[Date Prev][Date Next][Thread Prev][Thread Next][Date Index][Thread Index]
Re: [Condor-users] State transition for peempted jobs and its implication with Condor-G
- Date: Mon, 18 Feb 2008 11:42:31 -0600
- From: Jaime Frey <jfrey@xxxxxxxxxxx>
- Subject: Re: [Condor-users] State transition for peempted jobs and its implication with Condor-G
On Feb 15, 2008, at 1:56 PM, Barnett P. Chiu wrote:
When a job is temporarily suspended by a higher priority job, what
state does it go into? I got the impression that job state will
become idle and the job will sit in the queue, waiting for a match
again. But will it go through 'hold' state before becoming 'idle'
and if so, will this transition (R-> (H?) -> I) reflect on condor_q?
I guess a possibility that a job being preempted could go into a
'hold' state is when this particular job is being checkpointed
(therefore, file staging is involved => hold state).
The startd may choose to suspend a running job for a number of reasons
(configurable by the admin), one of which may be a job running on a
different slot on that machine.

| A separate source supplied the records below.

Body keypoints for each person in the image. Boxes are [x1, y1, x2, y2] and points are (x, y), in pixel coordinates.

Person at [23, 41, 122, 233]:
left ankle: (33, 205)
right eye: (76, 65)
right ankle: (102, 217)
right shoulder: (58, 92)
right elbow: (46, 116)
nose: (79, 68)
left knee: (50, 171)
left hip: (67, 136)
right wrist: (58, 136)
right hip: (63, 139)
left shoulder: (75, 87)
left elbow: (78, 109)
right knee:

In this case, the suspended job will
be marked as Running in the job queue.
A startd may also decide to evict a job from the execution machine.
One reason for this is there's another job the startd would rather run
in that slot. In this case, the evicted job returns to Idle status,
awaiting another match.
This reminds me of another question: when a job is submitted in
Condor-G, grid manager on the remote gatekeeper will forward this
job to Condor (assuming the underlying batch system is Condor) and
let it schedule the job, but in which universe will the site's
native Condor run the job in?
The default for GRAM is to submit the job in the vanilla universe.
If job ends up being scheduled as a Vanilla job, then how would this
job receive a checkpointing service? Is it the case that the
jobmanager, in the meantime, also somehow watches over the job while
it is being executed on the worker node and hence, even though it is
being run as a Vanilla job, checkpointing could still be achieved?
Of course, thoughts above were based on my impression that Condor-G
does support checkpointing but I am not sure on which level it is
achieved. Or Condor-G job does not support checkpointing at all?
Condor-G and GRAM do not directly support checkpointing of jobs. The
batch scheduler behind GRAM may support it, though.
Is there a possibility that jobmanager on gatekeeper could somehow
"inform" the its native Condor to scheduler jobs in a universe other
When Condor is the batch system behind GRAM, the client can make
additions and modifications to the Condor submit file that GRAM writes
with the 'condor_submit' RSL attribute. Here's an example of how to
use it in a Condor-G submit file:
globus_rsl = (condor_submit=(universe standard)(priority 10))
Thanks and regards,
UW-Madison Condor Team